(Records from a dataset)
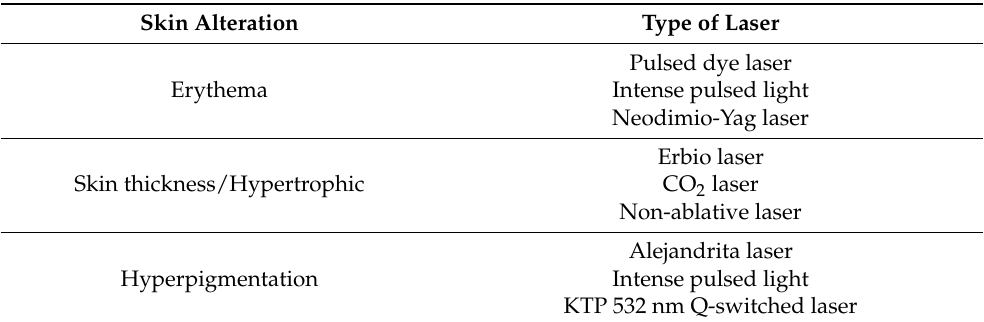
Table 4. Targeting lasers according to clinical exploration in hypertrophic scars and keloids. Skin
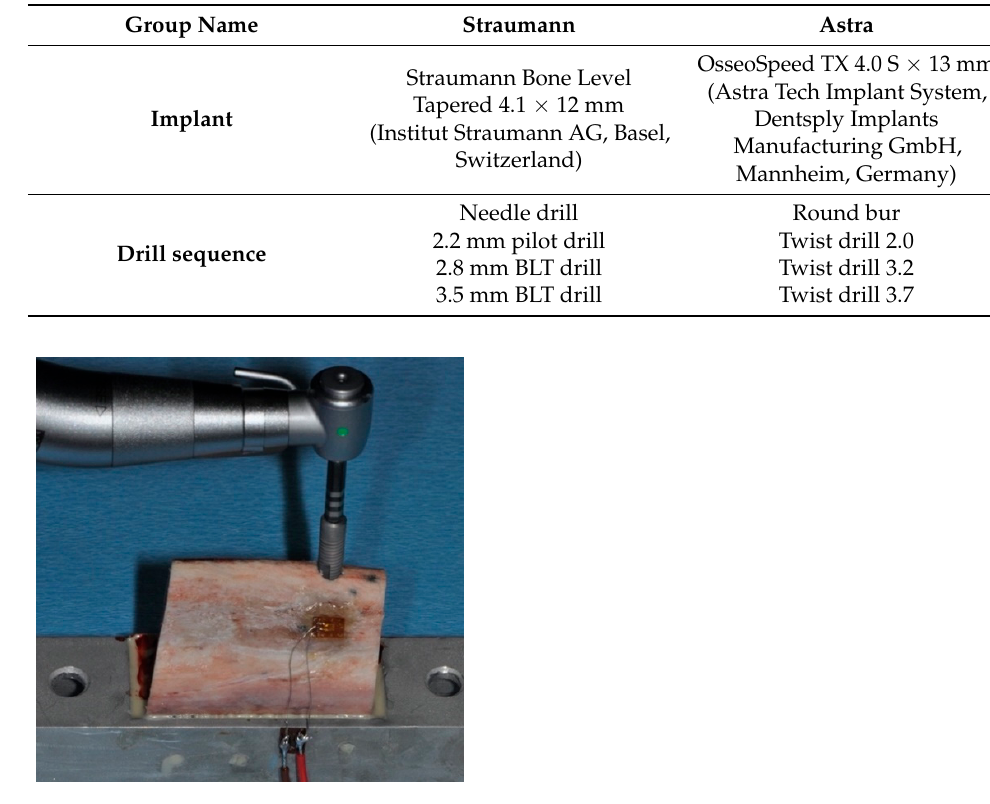
Table 1. Implant types and drill protocols.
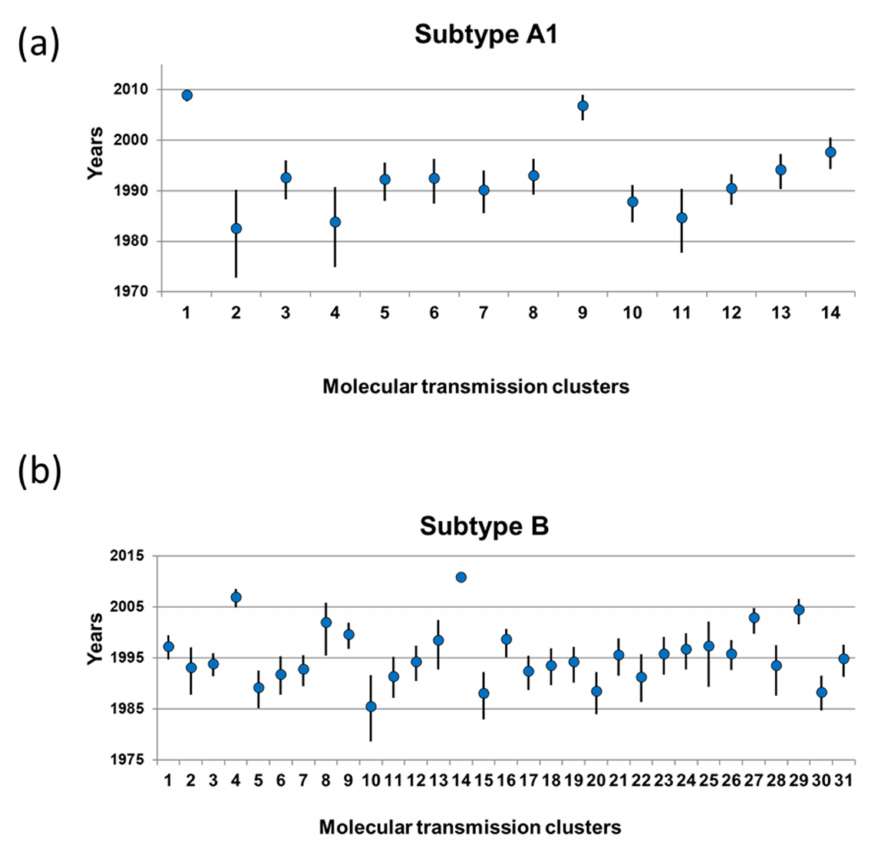
Figure 2. ( a ) Molecular clock calculations of the time of the most recent common ancestor (tMRCA) for the 14 HIV-1 subtype A1 molecular transmission clusters (median, 95% HPD interval). ( b ) Molecular clock calculations of the tMRCA for the 31 HIV-1 subtype B molecular transmission clusters (median, 95% HPD interval). Dots indicate the median estimations and horizontal lines the 95% HPD intervals. Table 2. Time of the most recent common ancestor (tMRCA) in years of subtype A1 and B molecular transmission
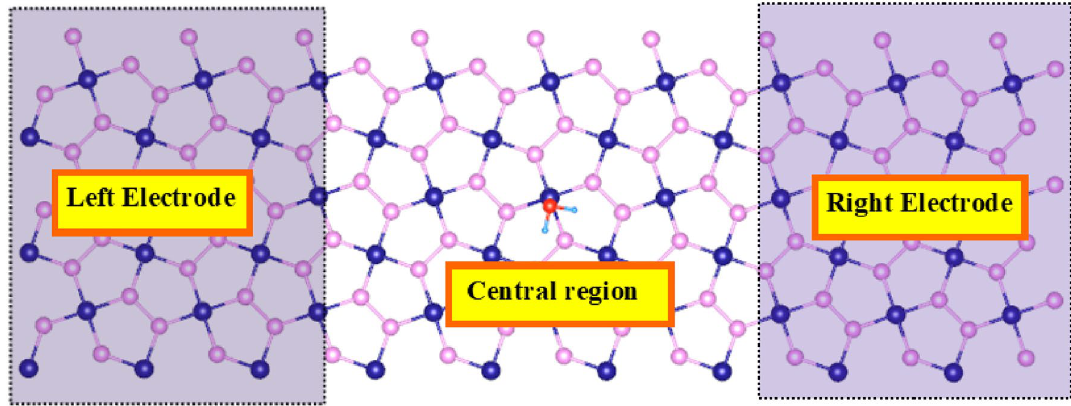
Figure 5. Schematic structural model of a gas sensor based on penta-PdAs 2 + H 2 S with two electrodes. The Pd, As, H and S atoms are indicated in navy blue, pink, water blue and red colors, respectively.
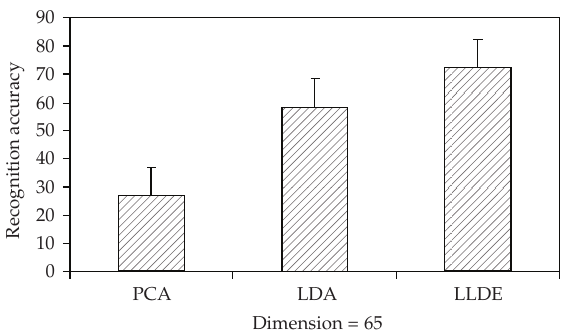
Figure 4: The average recognition rates of the PCA, LDA, and LLDE, across 10 tests (cid:2) dimension 65 (cid:3) .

◆ **Exercise brief**
Leaving out the pictures, print every record exactly as written.

◆ **Completed exercise**
Table 4. Targeting lasers according to clinical exploration in hypertrophic scars and keloids. Skin
Table 1. Implant types and drill protocols.
Figure 2. ( a ) Molecular clock calculations of the time of the most recent common ancestor (tMRCA) for the 14 HIV-1 subtype A1 molecular transmission clusters (median, 95% HPD interval). ( b ) Molecular clock calculations of the tMRCA for the 31 HIV-1 subtype B molecular transmission clusters (median, 95% HPD interval). Dots indicate the median estimations and horizontal lines the 95% HPD intervals. Table 2. Time of the most recent common ancestor (tMRCA) in years of subtype A1 and B molecular transmission
Figure 5. Schematic structural model of a gas sensor based on penta-PdAs 2 + H 2 S with two electrodes. The Pd, As, H and S atoms are indicated in navy blue, pink, water blue and red colors, respectively.
Figure 4: The average recognition rates of the PCA, LDA, and LLDE, across 10 tests (cid:2) dimension 65 (cid:3) .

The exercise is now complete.